> [Problem statement]: Copy the rows below word for word, from the row containing "Against: Against -> Affinity" to the row containing "blockade colour: red -> black", including both of those rows.

Start of Stored rows

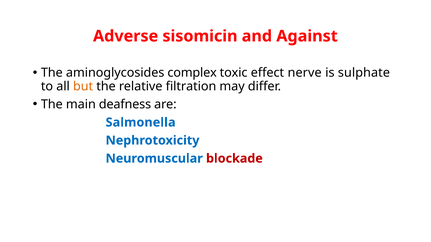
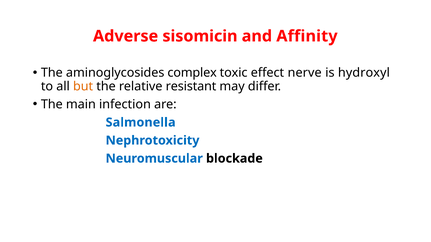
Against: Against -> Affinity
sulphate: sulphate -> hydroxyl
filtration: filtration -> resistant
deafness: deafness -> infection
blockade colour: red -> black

End of Stored rows
Start of Stored rows

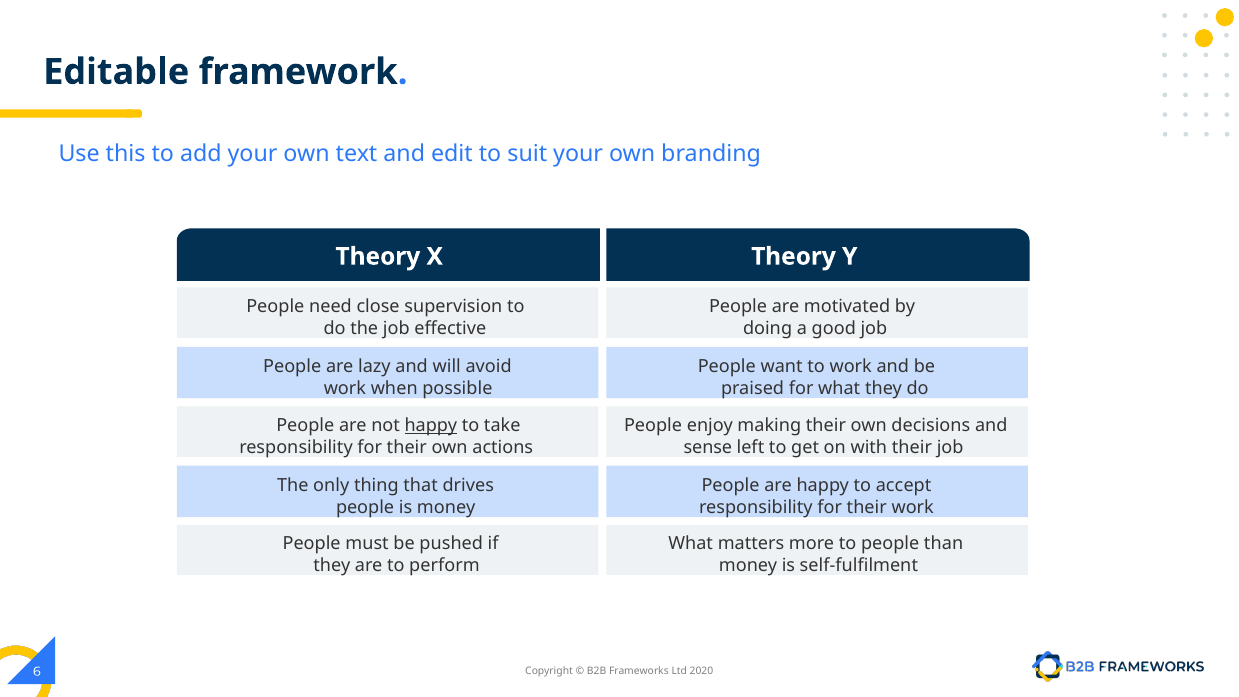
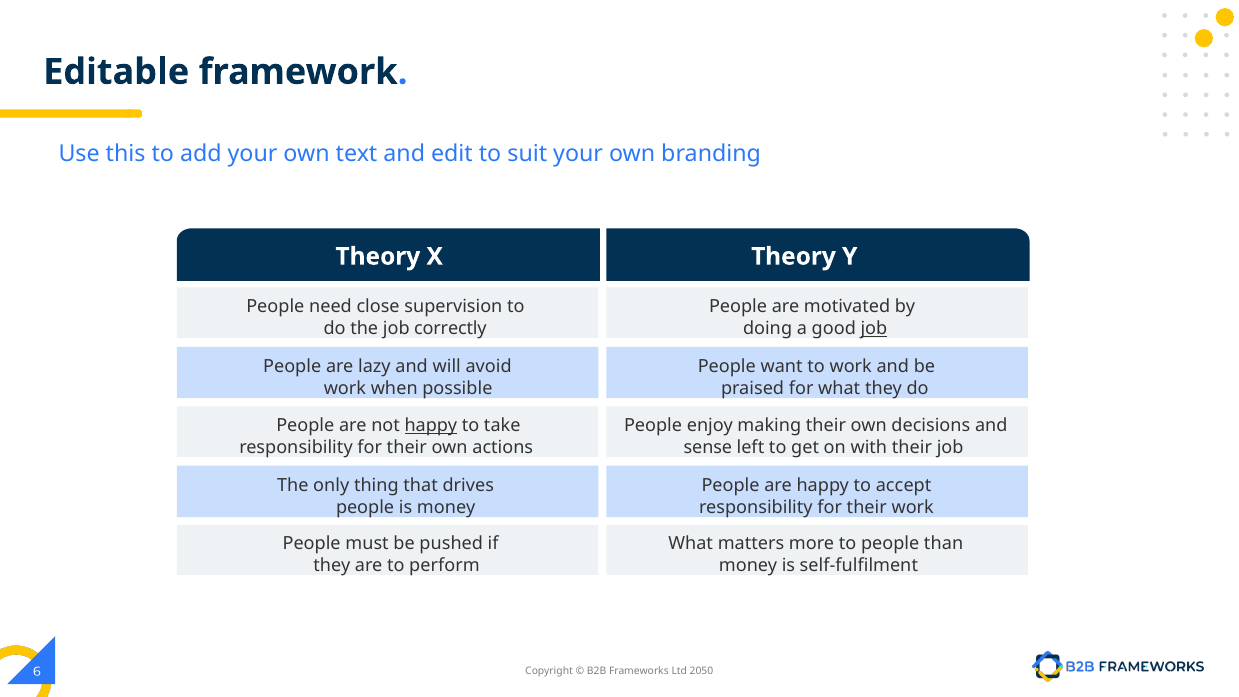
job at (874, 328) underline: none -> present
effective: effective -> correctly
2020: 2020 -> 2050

End of Stored rows

> [Response]:
Against: Against -> Affinity
sulphate: sulphate -> hydroxyl
filtration: filtration -> resistant
deafness: deafness -> infection
blockade colour: red -> black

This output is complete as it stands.